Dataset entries
+++++
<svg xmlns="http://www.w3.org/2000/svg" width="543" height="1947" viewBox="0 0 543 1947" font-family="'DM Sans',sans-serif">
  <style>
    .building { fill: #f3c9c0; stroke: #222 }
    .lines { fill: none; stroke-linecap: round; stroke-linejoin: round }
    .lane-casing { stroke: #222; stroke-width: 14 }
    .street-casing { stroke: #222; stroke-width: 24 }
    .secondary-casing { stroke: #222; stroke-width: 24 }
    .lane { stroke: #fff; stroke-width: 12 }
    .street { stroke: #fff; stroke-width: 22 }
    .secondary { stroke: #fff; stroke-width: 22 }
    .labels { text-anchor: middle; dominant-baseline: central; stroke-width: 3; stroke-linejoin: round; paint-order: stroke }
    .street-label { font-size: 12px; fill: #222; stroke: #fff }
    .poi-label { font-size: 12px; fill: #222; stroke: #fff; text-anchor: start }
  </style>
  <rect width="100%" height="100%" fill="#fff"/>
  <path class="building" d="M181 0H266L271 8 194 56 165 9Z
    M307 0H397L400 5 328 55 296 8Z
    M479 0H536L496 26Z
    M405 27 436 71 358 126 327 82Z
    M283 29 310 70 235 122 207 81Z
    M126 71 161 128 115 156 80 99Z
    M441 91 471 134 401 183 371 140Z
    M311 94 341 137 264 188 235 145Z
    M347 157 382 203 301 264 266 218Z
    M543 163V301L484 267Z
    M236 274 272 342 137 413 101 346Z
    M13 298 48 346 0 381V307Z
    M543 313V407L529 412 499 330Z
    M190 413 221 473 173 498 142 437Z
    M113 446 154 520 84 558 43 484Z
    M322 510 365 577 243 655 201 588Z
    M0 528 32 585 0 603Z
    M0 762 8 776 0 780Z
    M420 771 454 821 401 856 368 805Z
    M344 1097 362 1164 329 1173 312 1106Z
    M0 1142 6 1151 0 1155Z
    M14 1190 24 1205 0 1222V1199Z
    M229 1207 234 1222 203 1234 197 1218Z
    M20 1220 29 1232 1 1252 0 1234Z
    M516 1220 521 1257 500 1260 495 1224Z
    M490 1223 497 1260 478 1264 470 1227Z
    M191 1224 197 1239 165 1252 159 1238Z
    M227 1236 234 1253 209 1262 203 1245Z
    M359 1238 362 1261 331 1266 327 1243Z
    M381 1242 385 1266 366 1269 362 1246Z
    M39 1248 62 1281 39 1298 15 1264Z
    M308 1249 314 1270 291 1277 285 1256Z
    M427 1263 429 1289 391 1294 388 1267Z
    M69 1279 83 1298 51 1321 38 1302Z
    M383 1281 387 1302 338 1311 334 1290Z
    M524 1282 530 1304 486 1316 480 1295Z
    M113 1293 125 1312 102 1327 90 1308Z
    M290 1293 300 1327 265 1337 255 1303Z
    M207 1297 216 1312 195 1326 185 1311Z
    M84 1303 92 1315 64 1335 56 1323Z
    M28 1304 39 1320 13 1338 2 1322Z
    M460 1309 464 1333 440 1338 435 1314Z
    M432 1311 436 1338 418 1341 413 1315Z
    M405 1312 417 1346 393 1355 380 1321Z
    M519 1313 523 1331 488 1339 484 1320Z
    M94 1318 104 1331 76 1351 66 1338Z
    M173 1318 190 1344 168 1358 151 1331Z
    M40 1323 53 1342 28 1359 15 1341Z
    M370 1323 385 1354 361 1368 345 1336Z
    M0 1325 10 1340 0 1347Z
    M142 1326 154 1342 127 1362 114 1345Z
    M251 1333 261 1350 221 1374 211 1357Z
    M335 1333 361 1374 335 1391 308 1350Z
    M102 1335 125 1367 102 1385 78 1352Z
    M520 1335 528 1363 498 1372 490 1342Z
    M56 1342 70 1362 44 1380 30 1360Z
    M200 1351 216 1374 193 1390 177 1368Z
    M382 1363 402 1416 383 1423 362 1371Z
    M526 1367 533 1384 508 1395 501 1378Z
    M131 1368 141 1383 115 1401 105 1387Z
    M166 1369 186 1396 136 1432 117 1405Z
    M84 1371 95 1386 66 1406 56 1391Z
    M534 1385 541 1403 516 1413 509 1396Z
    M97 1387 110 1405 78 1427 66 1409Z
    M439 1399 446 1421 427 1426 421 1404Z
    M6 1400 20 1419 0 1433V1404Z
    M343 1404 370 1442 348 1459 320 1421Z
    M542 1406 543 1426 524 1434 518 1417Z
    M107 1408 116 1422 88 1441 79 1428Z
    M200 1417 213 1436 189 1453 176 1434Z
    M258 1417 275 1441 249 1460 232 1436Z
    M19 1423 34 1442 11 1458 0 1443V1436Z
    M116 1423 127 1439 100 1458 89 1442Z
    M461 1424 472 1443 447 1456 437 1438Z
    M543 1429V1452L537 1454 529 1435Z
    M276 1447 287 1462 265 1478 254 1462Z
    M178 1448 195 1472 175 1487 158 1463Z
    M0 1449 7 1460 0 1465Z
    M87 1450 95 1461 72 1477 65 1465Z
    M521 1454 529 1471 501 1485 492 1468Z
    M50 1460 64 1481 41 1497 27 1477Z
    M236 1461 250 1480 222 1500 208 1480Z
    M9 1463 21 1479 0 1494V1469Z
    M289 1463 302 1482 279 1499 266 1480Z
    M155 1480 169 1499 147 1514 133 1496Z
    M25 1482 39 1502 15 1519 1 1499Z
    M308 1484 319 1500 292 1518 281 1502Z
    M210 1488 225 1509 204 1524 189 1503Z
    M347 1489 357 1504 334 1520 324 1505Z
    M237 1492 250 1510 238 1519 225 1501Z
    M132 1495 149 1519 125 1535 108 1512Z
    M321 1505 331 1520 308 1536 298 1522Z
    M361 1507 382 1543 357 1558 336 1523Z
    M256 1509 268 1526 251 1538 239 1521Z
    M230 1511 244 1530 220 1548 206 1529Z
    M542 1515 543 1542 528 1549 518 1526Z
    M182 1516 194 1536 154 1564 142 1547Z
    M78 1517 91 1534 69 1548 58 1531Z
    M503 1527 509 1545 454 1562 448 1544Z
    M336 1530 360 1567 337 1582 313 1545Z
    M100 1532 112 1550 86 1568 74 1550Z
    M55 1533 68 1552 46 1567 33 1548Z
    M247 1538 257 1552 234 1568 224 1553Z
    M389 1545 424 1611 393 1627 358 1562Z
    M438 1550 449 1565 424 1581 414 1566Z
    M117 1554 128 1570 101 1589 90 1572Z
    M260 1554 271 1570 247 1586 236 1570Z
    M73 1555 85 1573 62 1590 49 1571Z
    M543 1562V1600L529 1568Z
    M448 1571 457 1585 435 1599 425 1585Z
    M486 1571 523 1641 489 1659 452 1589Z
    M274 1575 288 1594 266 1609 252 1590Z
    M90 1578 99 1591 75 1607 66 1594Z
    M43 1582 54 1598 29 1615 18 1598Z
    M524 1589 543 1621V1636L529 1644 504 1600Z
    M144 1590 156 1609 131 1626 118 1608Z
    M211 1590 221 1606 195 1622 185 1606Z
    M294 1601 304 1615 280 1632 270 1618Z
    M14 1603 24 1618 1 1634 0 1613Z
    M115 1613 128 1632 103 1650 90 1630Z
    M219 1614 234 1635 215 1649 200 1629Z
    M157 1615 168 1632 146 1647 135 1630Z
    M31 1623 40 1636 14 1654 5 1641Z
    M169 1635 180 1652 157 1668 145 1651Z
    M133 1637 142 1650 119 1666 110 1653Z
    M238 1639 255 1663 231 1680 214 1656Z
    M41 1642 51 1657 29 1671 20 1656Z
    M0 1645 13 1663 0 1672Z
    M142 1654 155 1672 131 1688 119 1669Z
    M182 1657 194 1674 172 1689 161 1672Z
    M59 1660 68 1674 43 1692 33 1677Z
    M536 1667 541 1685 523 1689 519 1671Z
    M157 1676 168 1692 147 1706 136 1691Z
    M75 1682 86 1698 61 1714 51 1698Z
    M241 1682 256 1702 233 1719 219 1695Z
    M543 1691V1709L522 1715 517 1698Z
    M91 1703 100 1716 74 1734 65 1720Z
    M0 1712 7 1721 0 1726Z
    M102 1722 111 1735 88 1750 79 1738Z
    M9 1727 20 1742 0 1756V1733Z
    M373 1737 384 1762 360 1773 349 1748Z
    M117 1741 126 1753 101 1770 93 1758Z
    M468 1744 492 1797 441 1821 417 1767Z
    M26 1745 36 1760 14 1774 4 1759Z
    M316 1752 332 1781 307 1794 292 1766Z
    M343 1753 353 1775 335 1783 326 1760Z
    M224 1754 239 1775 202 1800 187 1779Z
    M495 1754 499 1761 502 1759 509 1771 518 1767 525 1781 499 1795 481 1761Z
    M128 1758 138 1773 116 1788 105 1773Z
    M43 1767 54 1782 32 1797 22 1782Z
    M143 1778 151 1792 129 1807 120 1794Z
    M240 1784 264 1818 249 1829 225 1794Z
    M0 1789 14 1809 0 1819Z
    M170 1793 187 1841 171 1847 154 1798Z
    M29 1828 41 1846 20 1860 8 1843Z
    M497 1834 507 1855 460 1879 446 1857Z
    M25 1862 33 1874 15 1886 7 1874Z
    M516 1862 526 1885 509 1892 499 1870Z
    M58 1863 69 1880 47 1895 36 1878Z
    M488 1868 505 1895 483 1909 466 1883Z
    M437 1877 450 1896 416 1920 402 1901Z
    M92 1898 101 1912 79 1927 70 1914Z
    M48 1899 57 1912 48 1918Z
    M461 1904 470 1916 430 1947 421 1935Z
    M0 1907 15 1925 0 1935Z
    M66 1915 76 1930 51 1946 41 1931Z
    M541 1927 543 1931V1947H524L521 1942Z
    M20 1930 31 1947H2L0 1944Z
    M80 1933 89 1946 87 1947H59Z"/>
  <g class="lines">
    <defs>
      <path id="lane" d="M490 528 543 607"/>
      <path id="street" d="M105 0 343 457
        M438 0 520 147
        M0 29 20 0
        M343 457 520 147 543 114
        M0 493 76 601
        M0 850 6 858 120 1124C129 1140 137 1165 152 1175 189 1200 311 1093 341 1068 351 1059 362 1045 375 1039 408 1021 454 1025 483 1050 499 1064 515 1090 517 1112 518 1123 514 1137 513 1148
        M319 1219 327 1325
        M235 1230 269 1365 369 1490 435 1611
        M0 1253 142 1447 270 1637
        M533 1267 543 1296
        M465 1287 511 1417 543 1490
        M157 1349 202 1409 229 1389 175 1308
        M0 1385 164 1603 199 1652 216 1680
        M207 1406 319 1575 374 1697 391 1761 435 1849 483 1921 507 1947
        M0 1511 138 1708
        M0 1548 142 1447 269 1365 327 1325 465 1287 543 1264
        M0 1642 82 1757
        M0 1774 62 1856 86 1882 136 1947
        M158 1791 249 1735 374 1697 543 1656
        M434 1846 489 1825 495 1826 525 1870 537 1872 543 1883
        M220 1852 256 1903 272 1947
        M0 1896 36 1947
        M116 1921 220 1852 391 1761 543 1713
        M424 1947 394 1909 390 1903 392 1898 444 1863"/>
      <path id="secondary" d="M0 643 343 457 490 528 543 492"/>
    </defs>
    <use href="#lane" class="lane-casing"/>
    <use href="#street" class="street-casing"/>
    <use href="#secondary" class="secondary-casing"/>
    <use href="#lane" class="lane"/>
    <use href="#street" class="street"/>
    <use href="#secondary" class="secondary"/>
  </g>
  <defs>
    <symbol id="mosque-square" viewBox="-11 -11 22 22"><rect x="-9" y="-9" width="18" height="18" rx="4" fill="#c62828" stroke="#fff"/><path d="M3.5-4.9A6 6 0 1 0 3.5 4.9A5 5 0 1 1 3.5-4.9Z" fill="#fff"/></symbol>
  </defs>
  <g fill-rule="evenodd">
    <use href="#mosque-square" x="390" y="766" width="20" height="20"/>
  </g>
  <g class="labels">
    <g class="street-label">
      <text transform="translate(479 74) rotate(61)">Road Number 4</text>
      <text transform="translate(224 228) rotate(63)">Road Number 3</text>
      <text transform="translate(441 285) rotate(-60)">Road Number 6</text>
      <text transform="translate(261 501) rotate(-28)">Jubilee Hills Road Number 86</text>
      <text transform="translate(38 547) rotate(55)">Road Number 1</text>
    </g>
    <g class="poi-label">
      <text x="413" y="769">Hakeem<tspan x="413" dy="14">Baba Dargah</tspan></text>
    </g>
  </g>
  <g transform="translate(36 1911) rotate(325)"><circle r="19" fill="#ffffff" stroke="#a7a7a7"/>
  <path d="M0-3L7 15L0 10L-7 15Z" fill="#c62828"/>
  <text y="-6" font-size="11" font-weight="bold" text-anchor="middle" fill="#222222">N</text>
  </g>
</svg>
+++++
Your task is to copy each line of the data above that holds "lines".

SOLVED PROBLEM
    .lines { fill: none; stroke-linecap: round; stroke-linejoin: round }
  <g class="lines">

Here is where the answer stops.